18. Much emphasis has been placed by the petitioner on the fact that police intervention is required to procure certain documents used by Respondent No. 2 and submitted before the DDA. As noted above, a Civil Suit No. 1034/2022 is already pending between the parties pertaining to the subject property on the same conspectus of facts. Further, the documents, if any, would already form part of the Civil suit. Thus, as duly appreciated by the learned ASJ and the learned Magistrate, all incriminating facts are already within the knowledge of the petitioner. Even otherwise, in the event of there being any need for conduction of investigation through the police officials, the learned Magistrate is well within his power to do so as per Section 202 of the CrPC.

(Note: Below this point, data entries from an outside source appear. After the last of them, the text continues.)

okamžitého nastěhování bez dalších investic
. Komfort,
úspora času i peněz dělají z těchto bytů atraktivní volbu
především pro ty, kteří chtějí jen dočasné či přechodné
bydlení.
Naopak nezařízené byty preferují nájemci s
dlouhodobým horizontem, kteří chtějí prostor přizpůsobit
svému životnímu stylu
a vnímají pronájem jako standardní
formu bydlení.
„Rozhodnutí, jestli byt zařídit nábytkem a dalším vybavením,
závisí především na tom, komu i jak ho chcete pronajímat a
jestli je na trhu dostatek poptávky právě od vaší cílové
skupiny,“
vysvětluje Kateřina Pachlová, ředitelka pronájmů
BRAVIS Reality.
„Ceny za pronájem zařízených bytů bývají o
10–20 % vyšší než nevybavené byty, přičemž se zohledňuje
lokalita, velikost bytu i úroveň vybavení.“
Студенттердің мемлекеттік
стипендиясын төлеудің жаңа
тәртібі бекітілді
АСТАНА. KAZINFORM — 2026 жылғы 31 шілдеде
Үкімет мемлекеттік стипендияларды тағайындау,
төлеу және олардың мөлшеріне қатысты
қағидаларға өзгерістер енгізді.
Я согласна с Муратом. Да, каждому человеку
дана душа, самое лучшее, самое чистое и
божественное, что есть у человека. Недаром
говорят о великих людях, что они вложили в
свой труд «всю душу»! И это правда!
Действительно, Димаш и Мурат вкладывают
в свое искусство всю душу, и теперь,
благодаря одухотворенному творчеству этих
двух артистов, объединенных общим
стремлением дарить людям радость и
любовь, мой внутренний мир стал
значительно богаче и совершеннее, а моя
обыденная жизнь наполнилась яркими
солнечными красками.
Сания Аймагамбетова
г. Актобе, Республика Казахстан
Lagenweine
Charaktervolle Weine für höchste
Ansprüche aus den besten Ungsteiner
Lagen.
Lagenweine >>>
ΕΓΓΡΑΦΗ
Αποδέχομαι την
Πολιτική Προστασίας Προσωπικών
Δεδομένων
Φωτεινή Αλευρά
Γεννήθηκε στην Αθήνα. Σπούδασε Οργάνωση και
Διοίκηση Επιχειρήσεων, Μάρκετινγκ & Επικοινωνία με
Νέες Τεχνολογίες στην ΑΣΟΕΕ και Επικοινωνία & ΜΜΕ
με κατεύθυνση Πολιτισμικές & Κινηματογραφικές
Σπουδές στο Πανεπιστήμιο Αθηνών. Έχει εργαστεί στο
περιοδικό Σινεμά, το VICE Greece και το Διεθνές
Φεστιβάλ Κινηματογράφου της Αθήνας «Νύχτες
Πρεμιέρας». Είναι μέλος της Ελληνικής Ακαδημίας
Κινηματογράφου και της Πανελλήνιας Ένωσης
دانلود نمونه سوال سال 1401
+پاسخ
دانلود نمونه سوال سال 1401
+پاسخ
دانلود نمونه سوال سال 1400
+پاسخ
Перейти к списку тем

19. Moreover, the petitioner has sought to challenge the concurrent findings of two Courts below by way of the present petition. It is well settled that although a second revision cannot be filed, the writ and inherent jurisdiction of this Court have a wide ambit and the same can be exercised in the interest of justice. However, it is equally well settled that such power is to be exercised sparingly and cautiously, especially when the litigant has already exhausted their remedy by preferring a revision petition. In the present case, the petitioner has failed to bring forth any such failure of justice so as to warrant interference by this Court.
20. In view of the aforesaid discussion, this Court does not find any infirmity in the impugned order and the same cannot be faulted with.
21. The present petition is accordingly dismissed. Pending applications also stand disposed of.